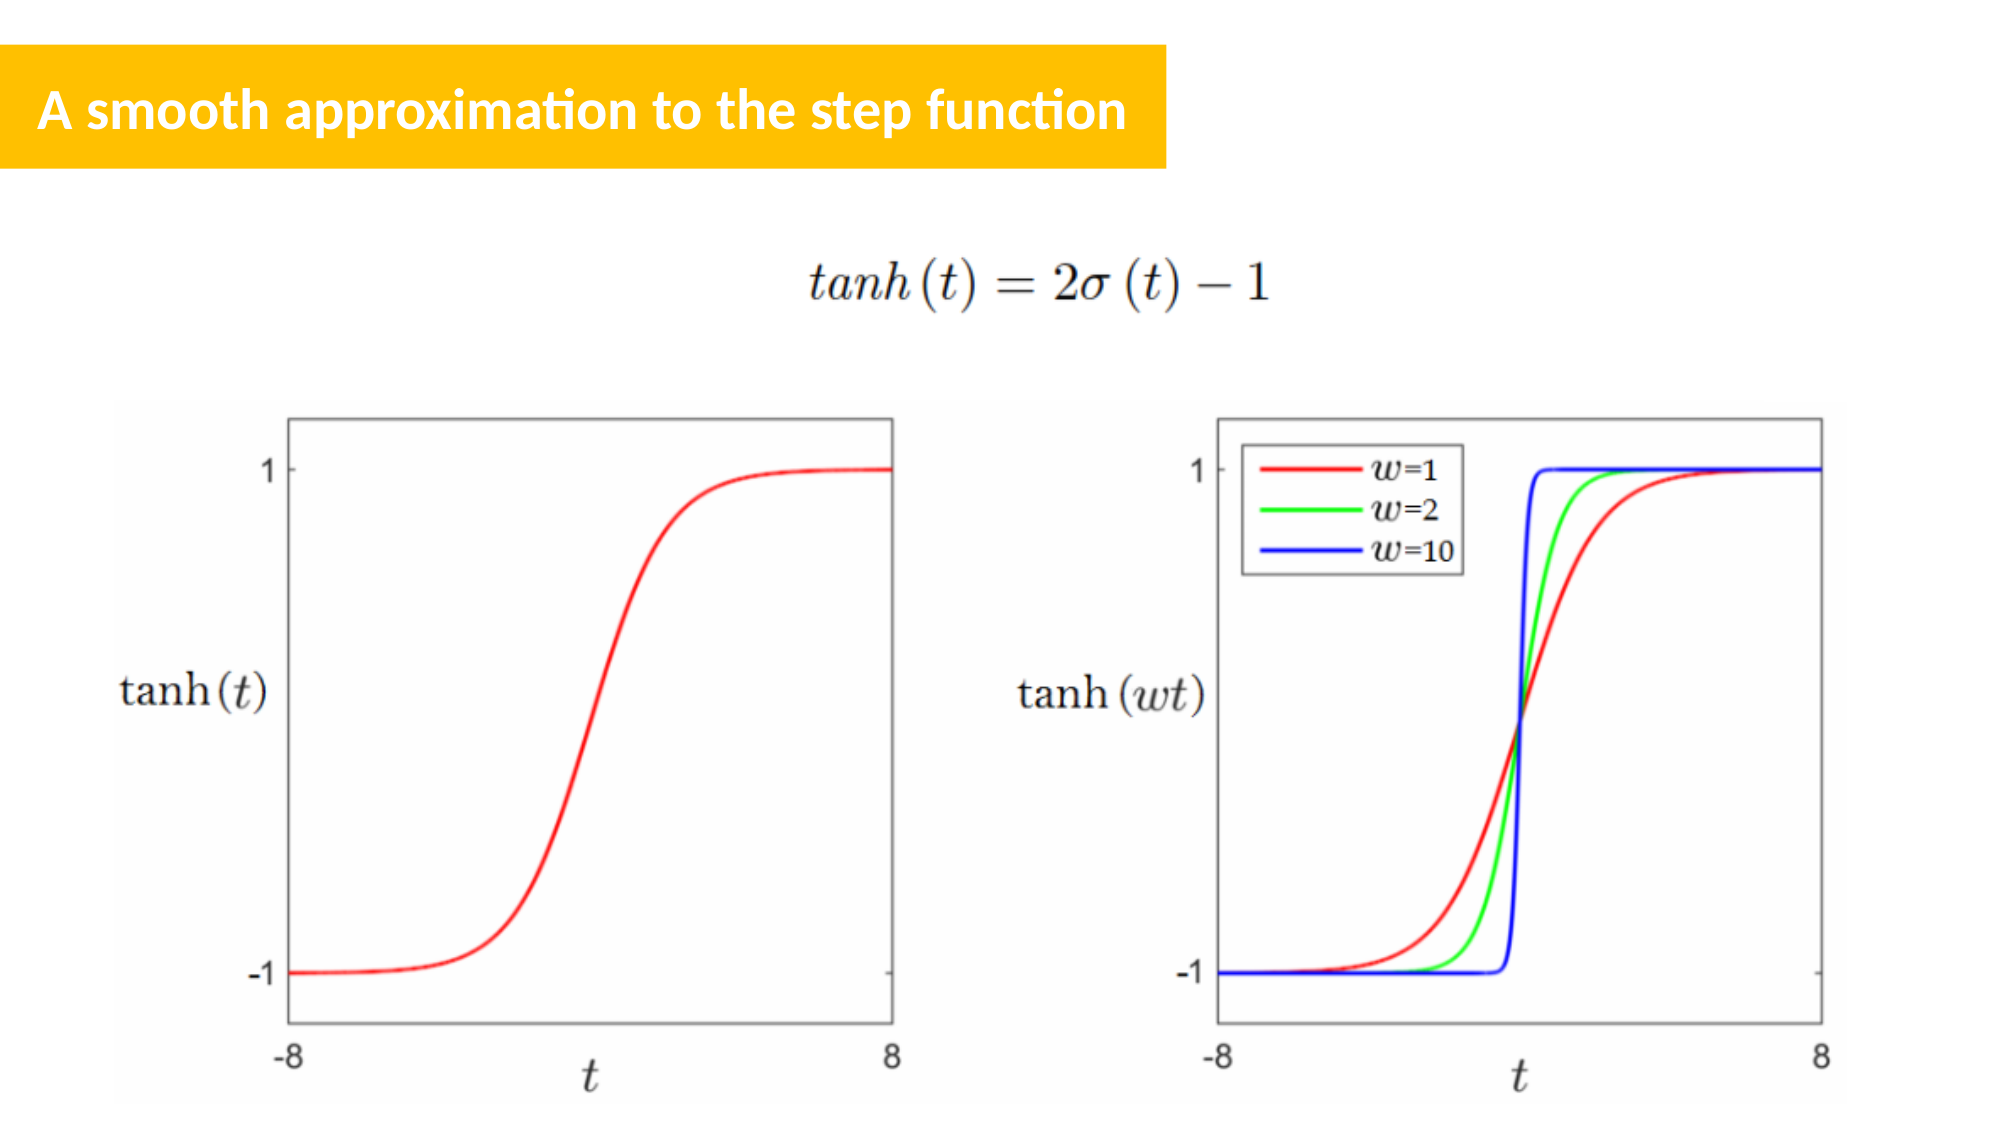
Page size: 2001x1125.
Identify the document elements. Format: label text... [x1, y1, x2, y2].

text_box A smooth approximation to the step function [0, 44, 1167, 169]
picture [111, 396, 1854, 1104]
picture [803, 237, 1277, 319]
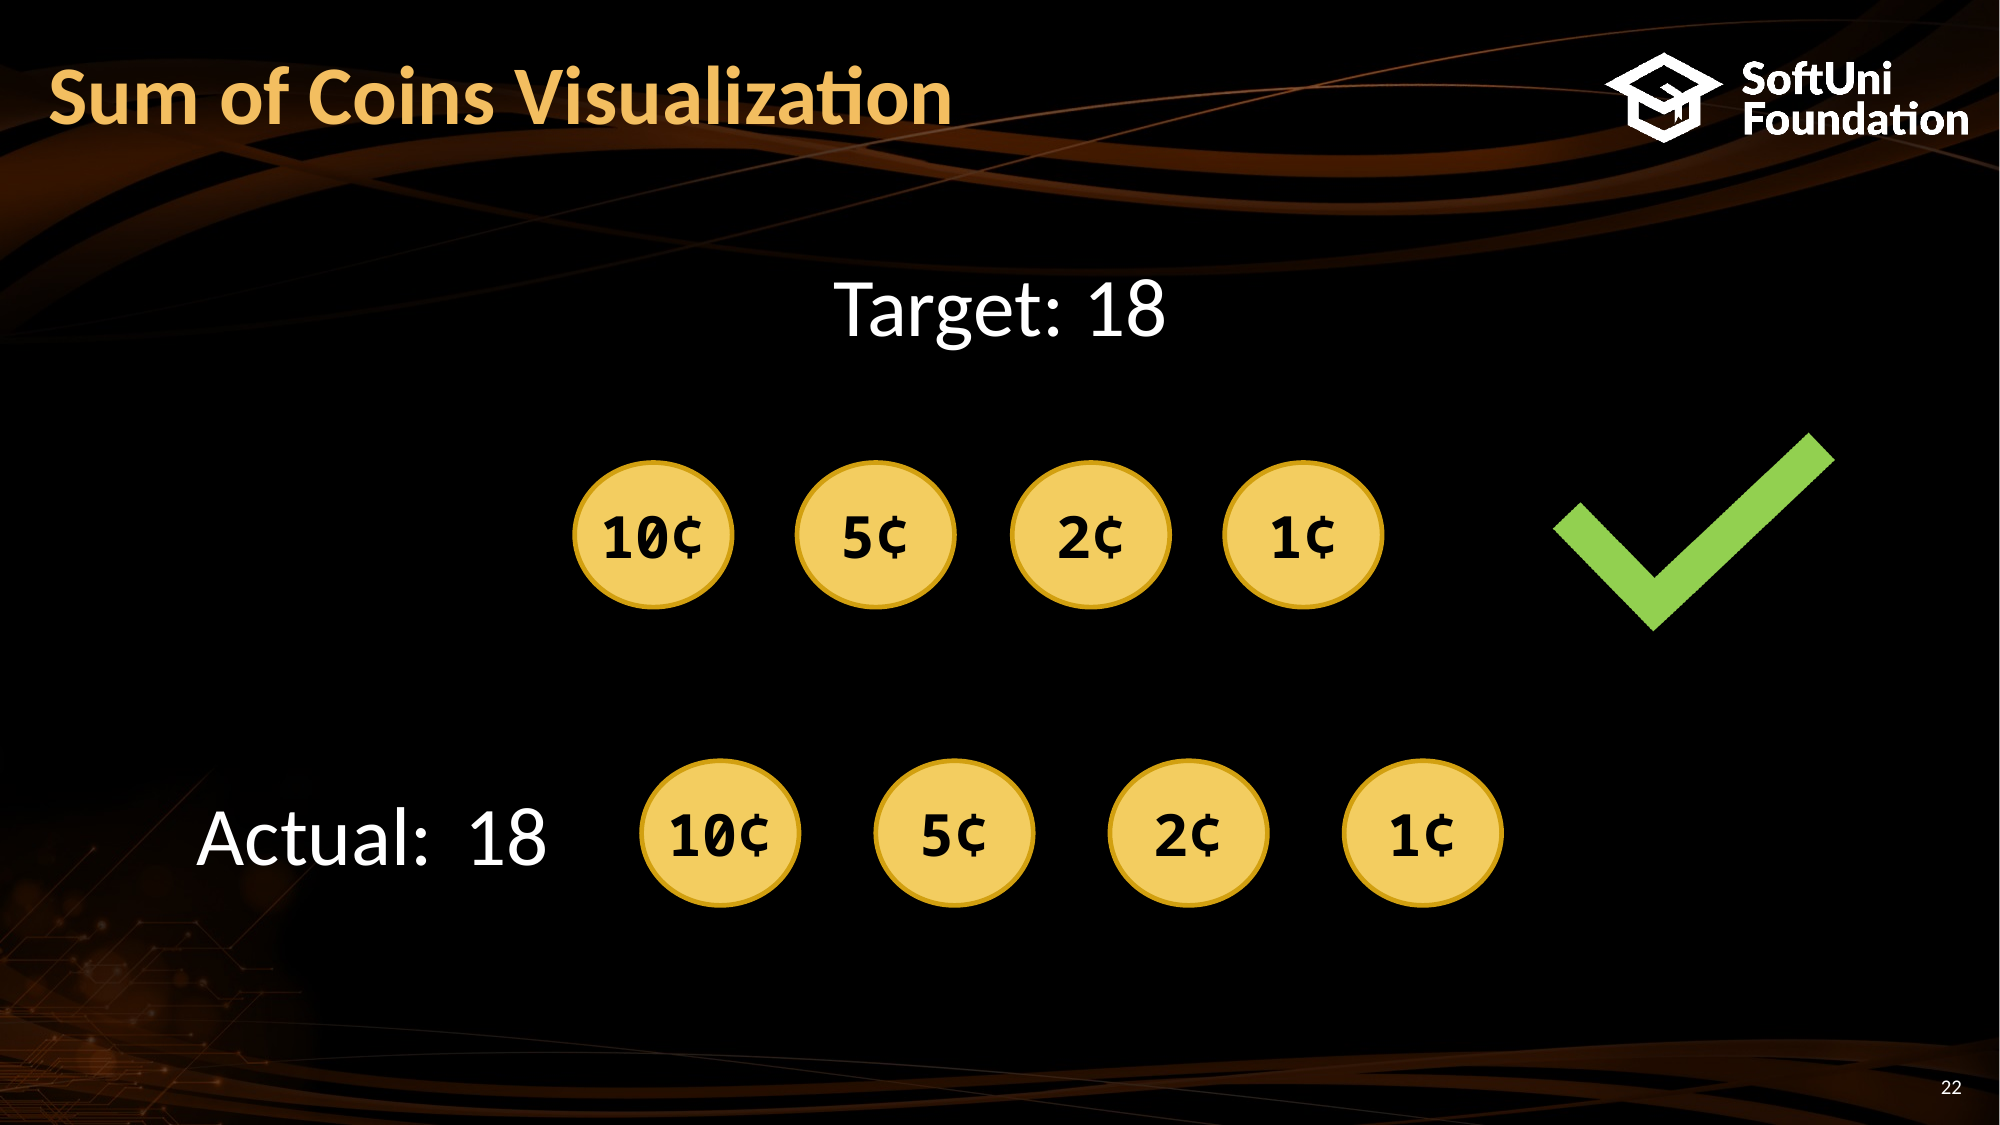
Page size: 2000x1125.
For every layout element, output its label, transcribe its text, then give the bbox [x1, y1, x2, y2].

text_box Actual: [181, 774, 449, 890]
text_box 5¢ [797, 462, 955, 608]
text_box Target: 18 [818, 245, 1184, 361]
text_box 1¢ [1224, 462, 1383, 608]
text_box 1¢ [1344, 760, 1502, 906]
picture [0, 0, 2000, 1125]
text_box 18 [450, 774, 565, 890]
text_box 2¢ [1109, 760, 1268, 906]
text_box 2¢ [1012, 462, 1170, 608]
text_box 10¢ [574, 462, 733, 608]
text_box 10¢ [641, 760, 800, 906]
text_box 5¢ [875, 760, 1034, 906]
slide_number 22 [1897, 1070, 1968, 1103]
title Sum of Coins Visualization [30, 6, 1602, 189]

---

Reproduce only those lines of the entries above that run from the line with "For every layout" to the final line.

* _Written reply_
For every layout element, output its label, transcribe its text, then give the bbox [x1, y1, x2, y2].

text_box Actual: [181, 774, 449, 890]
text_box 5¢ [797, 462, 955, 608]
text_box Target: 18 [818, 245, 1184, 361]
text_box 1¢ [1224, 462, 1383, 608]
text_box 1¢ [1344, 760, 1502, 906]
picture [0, 0, 2000, 1125]
text_box 18 [450, 774, 565, 890]
text_box 2¢ [1109, 760, 1268, 906]
text_box 2¢ [1012, 462, 1170, 608]
text_box 10¢ [574, 462, 733, 608]
text_box 10¢ [641, 760, 800, 906]
text_box 5¢ [875, 760, 1034, 906]
slide_number 22 [1897, 1070, 1968, 1103]
title Sum of Coins Visualization [30, 6, 1602, 189]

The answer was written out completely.